The reliability of the power distribution network is an important issue, especially for the old networks that were first setup nearly a century ago. Gross et al. [71] develop a support vector machine–based model to rate the feeder lines in New York City for their reliability and identify the ones that need maintenance or replacement.

Morais et al. [26] present a good survey of 13 research articles on data mining for power systems for various purposes such as fault classification and location, detection and diagnosis of transient faults, power quality detection for power system disturbances. Similarly, Mori [72] provides a list of 42 research papers on various applications of data mining for power systems.

Apart from the physical power system, the logical energy market draws much attention recently, especially after its deregulation. Price forecasting is an indispensable tool for both the energy wholesaler and the retailer in such a market. Arenas-Martinez et al. [73] present a price forecasting model using local sequence patterns, while Neupane et al. [74] tackle price forecasting by means of artificial neural networks.

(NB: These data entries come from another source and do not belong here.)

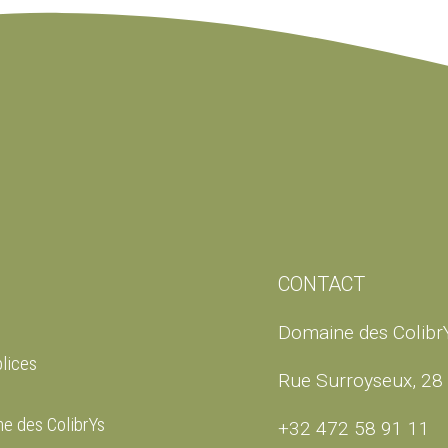
CONTACT
Domaine des Colibr
lices
Rue Surroyseux, 28 
e des ColibrYs
+32 472 58 91 11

7.3.4 Data Mining for Utilization

At the power utilization (demand) side, load forecasting for large commercial and residential buildings plays a crucial role. Building load forecasting is an integral part of a building management system. It enables the building operator to plan ahead, shave loads if required, and carry out fault identification and diagnosis in the building’s electrical system if necessary. Fernandez et al. [75] present a study on building load forecasting using autoregressive model, polynomial model, neural network, and support vector machine. Edwards et al. [76] compare the performance of seven machine learning/data mining methods for load forecasting in buildings.

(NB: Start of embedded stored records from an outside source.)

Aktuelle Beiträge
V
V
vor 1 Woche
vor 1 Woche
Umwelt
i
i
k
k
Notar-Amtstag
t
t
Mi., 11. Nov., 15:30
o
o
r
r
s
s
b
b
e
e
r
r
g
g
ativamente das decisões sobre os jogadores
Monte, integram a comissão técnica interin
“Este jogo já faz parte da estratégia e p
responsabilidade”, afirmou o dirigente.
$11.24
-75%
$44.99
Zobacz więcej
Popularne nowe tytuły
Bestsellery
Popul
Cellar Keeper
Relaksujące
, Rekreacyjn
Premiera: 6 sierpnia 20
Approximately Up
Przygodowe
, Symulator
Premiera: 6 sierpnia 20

Customer profiling is also related to the demand-side load forecasting task mentioned above. It is useful both for customer behavior prediction for appliance scheduling automation and for dynamic pricing of electricity to suit individual customers’ usage patterns. Proposed research works for customer profiling using data mining techniques include [77, 78], and [79].

Finally, security is one of the major concerns for the smart grid’s deployment at the customer side [80]. To partially address this problem, Faisal et al. [81] present an intrusion detection system for advance metering infrastructure (AMI) using data stream mining methods. Fatemieh et al. [82] apply classification techniques to improve the attack resilience of TV spectrum data fusion for AMI communications.

7.4 Conclusion

Database systems are one of the keystones of the ICT infrastructure that provides smartness to the smart gird. In this chapter, we have discussed both the conventional and the state-of-the-art database system technologies regarding database management and data mining and their applications to the smart grid. We hope our chapter to be useful as a reference material for both the researchers and the practitioners of the smart grid.